Swallows and Amazons | reviews, news & interviews
Swallows and Amazons
Swallows and Amazons
Reassuringly cosy adaptation of Arthur Ransome's 1930 children's novel
If one was going to write the recipe for a classic British children’s film, it would probably include the following: adapt much-loved novel; hire fresh-faced young actors and well-worn comedians; budget for steam trains chugging over viaducts; ensure messing around in boats; add lashings of pop and sprinkle with a faint whiff of jeopardy.
Essentially Swallows and Amazons is the tale of the Walkers from Portsmouth, who have come to the Lake District for the summer holidays while their naval commander father is away at sea. They’re paying guests at a lakeside farmhouse run by Harry Enfield and Jessica Hynes – playing painfully parodic "simple" Cumbrian folk. Their mother (Kelly Macdonald) has to mind the baby, enabling the first rule of children’s fiction: get the parents out of the way first. The four older children go off in search of countryside adventures. Once aboard the sailing boat Swallow they plan to camp out on an island in the middle of the lake. But they encounter a rival crew, the Amazons, who have also claimed the island – and they have a mysterious writer uncle (Rafe Spall) who lives on a houseboat nearby.
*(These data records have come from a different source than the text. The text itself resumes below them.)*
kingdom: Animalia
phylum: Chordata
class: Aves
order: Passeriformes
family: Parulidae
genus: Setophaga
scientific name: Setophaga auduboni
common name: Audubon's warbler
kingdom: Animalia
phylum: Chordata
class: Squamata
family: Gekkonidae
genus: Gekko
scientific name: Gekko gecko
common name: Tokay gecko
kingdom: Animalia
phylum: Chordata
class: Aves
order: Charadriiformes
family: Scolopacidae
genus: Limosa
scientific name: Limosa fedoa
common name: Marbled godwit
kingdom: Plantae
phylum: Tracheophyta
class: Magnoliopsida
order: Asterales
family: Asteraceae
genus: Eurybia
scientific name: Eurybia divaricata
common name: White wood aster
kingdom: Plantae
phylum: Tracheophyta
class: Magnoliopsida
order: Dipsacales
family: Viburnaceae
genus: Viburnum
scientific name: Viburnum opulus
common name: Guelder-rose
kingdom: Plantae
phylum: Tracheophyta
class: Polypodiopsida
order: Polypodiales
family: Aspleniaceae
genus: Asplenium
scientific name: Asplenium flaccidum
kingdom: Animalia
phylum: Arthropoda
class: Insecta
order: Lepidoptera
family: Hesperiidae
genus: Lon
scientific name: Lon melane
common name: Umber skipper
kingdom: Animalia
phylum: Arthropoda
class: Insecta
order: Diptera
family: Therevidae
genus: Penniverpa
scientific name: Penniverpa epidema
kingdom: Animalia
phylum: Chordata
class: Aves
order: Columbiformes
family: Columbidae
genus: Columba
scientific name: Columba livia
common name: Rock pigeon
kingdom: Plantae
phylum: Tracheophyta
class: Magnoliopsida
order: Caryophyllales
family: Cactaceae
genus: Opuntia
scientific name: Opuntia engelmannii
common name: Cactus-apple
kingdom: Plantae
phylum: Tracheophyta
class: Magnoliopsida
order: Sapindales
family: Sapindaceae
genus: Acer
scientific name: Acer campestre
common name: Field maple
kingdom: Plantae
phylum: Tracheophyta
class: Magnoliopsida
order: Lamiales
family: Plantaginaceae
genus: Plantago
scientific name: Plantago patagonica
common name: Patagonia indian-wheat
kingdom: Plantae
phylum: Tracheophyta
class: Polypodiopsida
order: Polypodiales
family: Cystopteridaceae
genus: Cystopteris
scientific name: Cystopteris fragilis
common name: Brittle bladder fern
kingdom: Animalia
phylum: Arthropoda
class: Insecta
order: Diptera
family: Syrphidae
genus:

This isn’t a wholly faithful adaptation of Arthur Ransome’s 1930 novel. An additional plot element has been introduced which brings with it a menacing adult (Andrew Scott in Moriarty mode), a clumsy Hitchcockian chase on a train, and an action sequence involving a seaplane. Scriptwriter Andrea Gibb was doubtless inspired by the 2009 biography of Arthur Ransome which revealed that he had been not only the Russia correspondent for the Daily News but also a double agent before retiring to write children’s books. My 12-year-old boy companion found the new plot twists involving plans of secret weapons confusing rather than intriguing and was happier when the story concentrated on the rivalry between the two sets of children.
The film’s pleasures lie in its stunning landscapes (with Yorkshire often standing in for Cumbria) which will doubtless inspire Downton Abbey-style location tourism. It's all beautifully art-directed – from the shabby farmhouse to the mysterious island, and a grocery shop filled with canned beef. The costume department has also sourced a fine collection of patterned knitwear and wholesomely baggy shorts. If it all smacks of made-for-export quality film-making, it's saved by the focus on the girls who get to be fierce sailors, not just handmaidens to their bigger brother and moody uncle. Director Phillipa Lowthorpe brings the same subtle feminism with which she imbued Call the Midwife, and gets competent performances out of most (if not all) of the child actors. For those weary of CGI, cynical super heroes and hyperkinetic 3D cartoons, Swallows and Amazons is an old-fashioned treat, if not exactly ground-breaking cinema.